Generation of osteocyte models

The material properties of osteocytes were assumed to be the same as those of osteoblasts. As osteocytes and their cavities are ellipsoidal (Marotti et al., 1992), we modeled only half of the cell-cavity complex, thereby assuming that the other half of the cell was perfectly identical. To simulate that osteocytes were embedded in the bone matrix, the cell models were covered by a layer of matrix elements forming a brick with a "mold" of the cell on the underside. The cell and the matrix were assumed to be uniformly bound along their surface of contact. The underside of this model was constrained in the z-direction. A displacement equivalent to 0.1% compression in the x-direction was applied to one end of the block of matrix and the other side was constrained in the x-direction. The sides running parallel to the x-direction were constrained in the y-direction. The bone matrix was assumed to have an elasticity of 4 GPa, in agreement with experimentally measured values (Mente and Lewis, 1989).

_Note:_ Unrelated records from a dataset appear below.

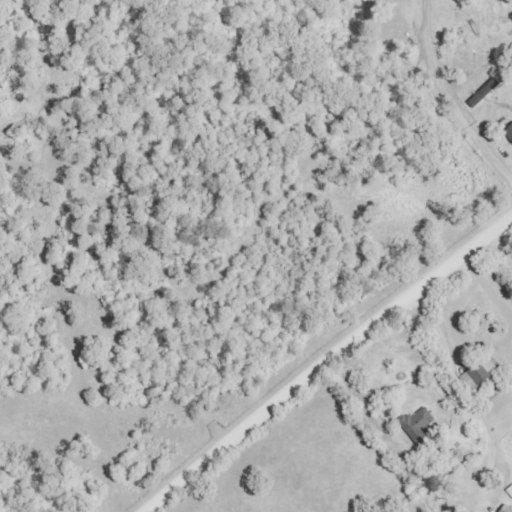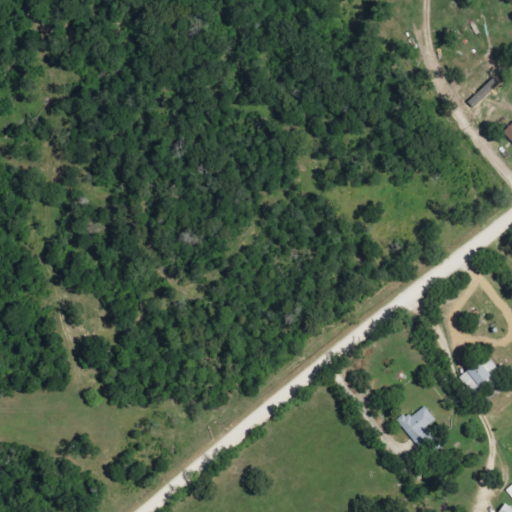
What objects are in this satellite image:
building: (509, 133)
road: (328, 364)
building: (479, 374)
building: (417, 427)
building: (505, 509)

Numerical modeling for fluid shear simulations

To examine the strain distributions resulting from fluid flow on cells, the calculations had to be performed in two distinct steps. First, a CFD model had to be generated to calculate the flow lines and shear stresses resulting from flow over the cellular profile. Second, an FE model of the cell was generated and the shear stresses from the CFD simulation were applied to the mechanical model. The strain distribution resulting from these could be calculated. As the cellular deformations were small (<0.1%), we assumed that the cellular deformations did not significantly affect the flow lines around the cell profile, and hence we did not need to iterate the process.

Generation of the models

For the fluid flow simulations, the material property distributions and topographies were reduced to a 25 × 25 grid to reduce calculation time and were converted into a three-dimensional finite element model. An entrance and an exit, 10 µm wide, were added to reduce transitory effects.

First, a CFD model of the cell and substrate surface was created with eight-noded linear volumic fluid flow elements (Fig. 4 A). The CFD model had a height of 16 µm, which was over fourfold greater than the average height perturbation introduced by the cell profile.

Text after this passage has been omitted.